Но это все еще только присказка: потехе час, а делу время. Так что пора бы и делом заняться да рыбку половить. Рыбы, однако, не было. Напрасно я раскатал свою полешуцкую падкую на лакомства губу на сибирскую халявную рыбу. Кондома на нее была не просто бедной — пустой. И я со своими удочками смотрелся на ней едва ли не придурком. Хотя таких придурков по ее берегу бродило четверо. Завершилось ударное комсомольское строительство Казского рудника. Таштагол пополнился тремя космольцами-добровольцами, строителями из Москвы, Подмосковья и Рязани. Музыкантами: баянистом, трубачом и альтистом. Двое из них приписались к Таштогольскому дому культуры. Третий, за неимением в том доме инструмента, был направлен в литсотрудники редакции газеты «Красная Шория», в подчинение мне, заведующему отделом промышленности, транспорта и чего-то еще.
Наш квартет обычно прожигал свободное время на речке. Правда, без музыки, хотя она, по нашему поведению, и не повредила бы. Трата времени была узконаправленной и традиционной для молодежи того времени и романтизированной Сибири. Удовлетворялись интеллигентным — по карману именно истинным интеллигентам — сухим и дешевым столовым рислингом. Почему-то на рубль, не больше, девяносто восемь копеек поллитровая бутылка. Других горячительных напитков в город Таштагол неизвестно по чьей прихоти или вкусу не завозили. Это сухое вино было невероятно кислым, легко перешибающим вкус недельных холостяцких щей. В дополнение к этому — пенилось. И потому на довольно активном летом шорском солнце мы ходяще уподоблялись если не самодельной атомной бомбе, то носителям невыстоянной местной браги из карбида, куриного помета и отходов общественного питания.

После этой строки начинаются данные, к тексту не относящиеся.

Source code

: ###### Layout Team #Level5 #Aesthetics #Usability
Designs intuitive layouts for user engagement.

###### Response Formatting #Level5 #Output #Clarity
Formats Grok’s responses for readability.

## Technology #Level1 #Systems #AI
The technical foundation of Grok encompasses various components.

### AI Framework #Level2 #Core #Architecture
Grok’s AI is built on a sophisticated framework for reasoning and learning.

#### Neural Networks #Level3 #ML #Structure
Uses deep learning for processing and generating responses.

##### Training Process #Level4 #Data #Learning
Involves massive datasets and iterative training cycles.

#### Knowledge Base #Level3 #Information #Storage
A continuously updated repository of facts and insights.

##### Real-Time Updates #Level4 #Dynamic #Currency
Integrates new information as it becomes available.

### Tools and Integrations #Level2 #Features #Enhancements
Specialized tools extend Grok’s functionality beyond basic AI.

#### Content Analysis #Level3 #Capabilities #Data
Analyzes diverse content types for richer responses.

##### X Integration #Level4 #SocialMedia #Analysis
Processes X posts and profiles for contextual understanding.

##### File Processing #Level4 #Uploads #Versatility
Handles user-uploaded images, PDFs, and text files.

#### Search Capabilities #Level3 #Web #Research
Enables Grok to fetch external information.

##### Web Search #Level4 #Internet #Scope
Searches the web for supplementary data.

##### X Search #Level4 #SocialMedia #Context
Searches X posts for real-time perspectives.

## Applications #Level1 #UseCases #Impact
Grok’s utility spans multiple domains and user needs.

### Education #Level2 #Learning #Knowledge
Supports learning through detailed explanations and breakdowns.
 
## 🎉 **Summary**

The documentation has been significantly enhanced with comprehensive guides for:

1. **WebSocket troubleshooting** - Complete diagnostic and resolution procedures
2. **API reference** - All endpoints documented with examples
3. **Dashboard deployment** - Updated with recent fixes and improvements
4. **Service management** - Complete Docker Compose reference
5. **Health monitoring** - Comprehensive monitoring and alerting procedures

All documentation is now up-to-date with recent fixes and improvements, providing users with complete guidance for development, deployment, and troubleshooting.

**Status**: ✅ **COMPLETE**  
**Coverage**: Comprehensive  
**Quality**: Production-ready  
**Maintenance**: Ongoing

Лишь изредка городу перепадала водка, анисовая или кориандровая, которых мой традиционно сориентированный организм на дух не принимал из-за аромата: я их туда, а они, как головастик, скользом назад. Страдал, но крепился. В большом почете был чистый питьевой спирт. Но разница в цене и объеме — 98 копеек полновесная поллитра и 5,87 рубля в том же наливе склоняли в пользу рислинга.